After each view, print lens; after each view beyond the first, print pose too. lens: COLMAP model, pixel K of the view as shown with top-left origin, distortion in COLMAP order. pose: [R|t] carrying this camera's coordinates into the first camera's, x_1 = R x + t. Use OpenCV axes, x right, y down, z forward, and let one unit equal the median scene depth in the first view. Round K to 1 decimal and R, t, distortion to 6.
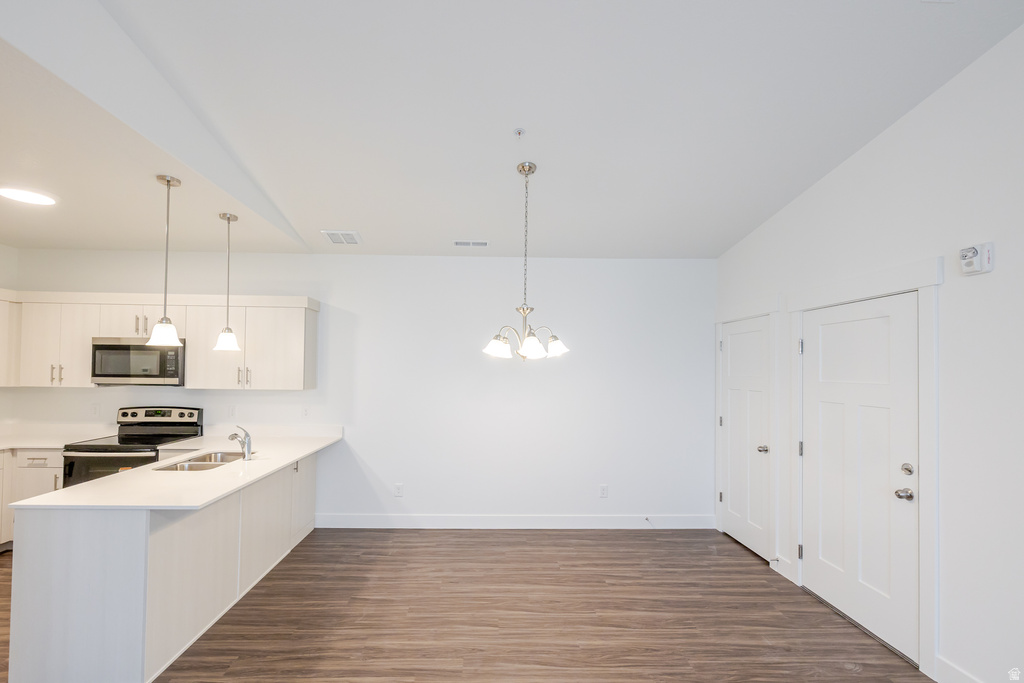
lens RADIAL K [[458.3, 0, 504.7], [0, 458.3, 347.8], [0, 0, 1]] dist [-0.000584, -0.000340]
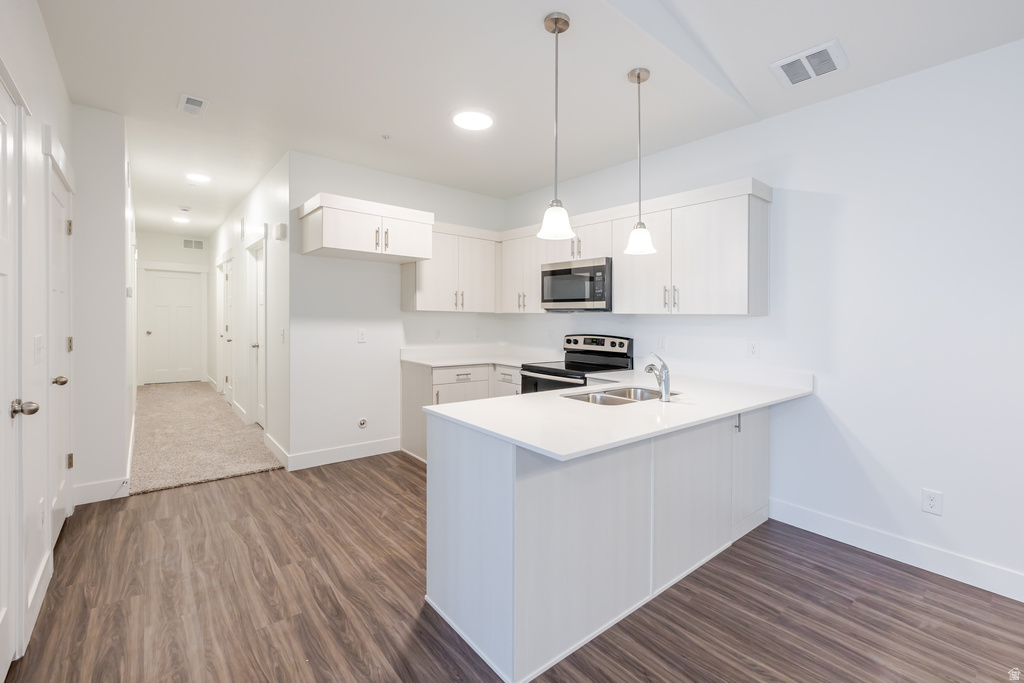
lens RADIAL K [[446.7, 0, 519.0], [0, 446.7, 317.9], [0, 0, 1]] dist [-0.000104, 0.000526]
pose [[0.614569, -0.002626, -0.788859, -0.126555], [0.024221, 0.999586, 0.015542, 0.081433], [0.788491, -0.028659, 0.614378, 0.329259]]
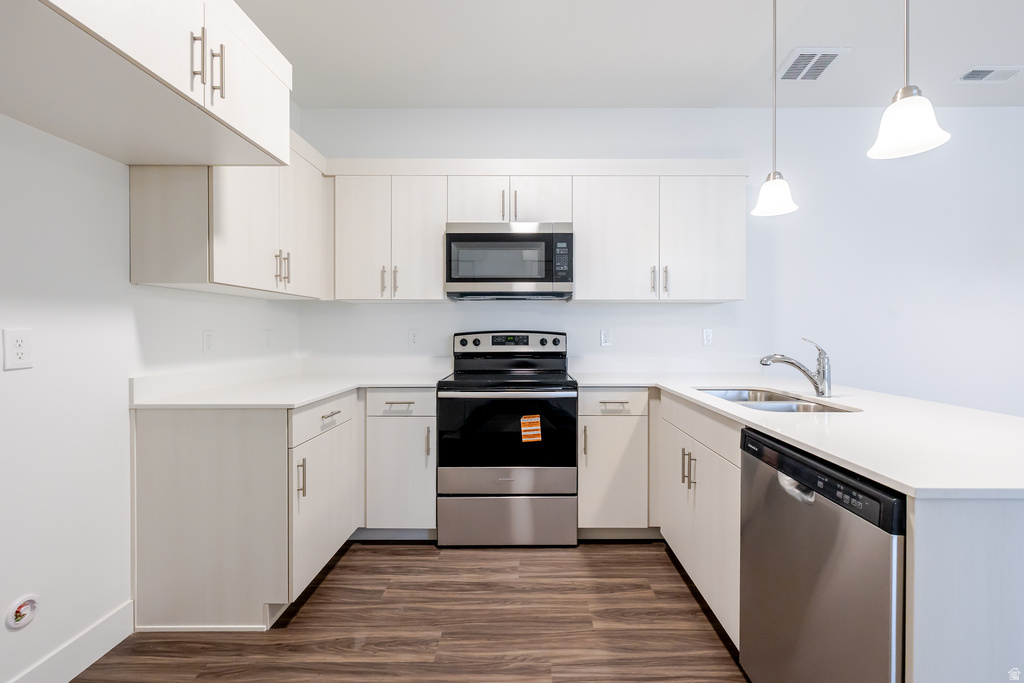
lens RADIAL K [[440.6, 0, 524.9], [0, 440.6, 325.4], [0, 0, 1]] dist [0.001926, 0.000107]
pose [[0.999145, -0.015518, -0.038328, -0.761181], [0.016591, 0.999475, 0.027838, 0.110251], [0.037875, -0.028450, 0.998877, 0.358635]]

_ _ _ _

- **Task description**: Rewrite the lines above, swapping "distortion" for "distortion coefficients" and changing nothing else, and leave the pictures out of your answer.

- **Your response**:
After each view, print lens; after each view beyond the first, print pose too. lens: COLMAP model, pixel K of the view as shown with top-left origin, distortion coefficients in COLMAP order. pose: [R|t] carrying this camera's coordinates into the first camera's, x_1 = R x + t. Use OpenCV axes, x right, y down, z forward, and let one unit equal the median scene depth in the first view. Round K to 1 decimal and R, t, distortion coefficients to 6.
lens RADIAL K [[458.3, 0, 504.7], [0, 458.3, 347.8], [0, 0, 1]] dist [-0.000584, -0.000340]
lens RADIAL K [[446.7, 0, 519.0], [0, 446.7, 317.9], [0, 0, 1]] dist [-0.000104, 0.000526]
pose [[0.614569, -0.002626, -0.788859, -0.126555], [0.024221, 0.999586, 0.015542, 0.081433], [0.788491, -0.028659, 0.614378, 0.329259]]
lens RADIAL K [[440.6, 0, 524.9], [0, 440.6, 325.4], [0, 0, 1]] dist [0.001926, 0.000107]
pose [[0.999145, -0.015518, -0.038328, -0.761181], [0.016591, 0.999475, 0.027838, 0.110251], [0.037875, -0.028450, 0.998877, 0.358635]]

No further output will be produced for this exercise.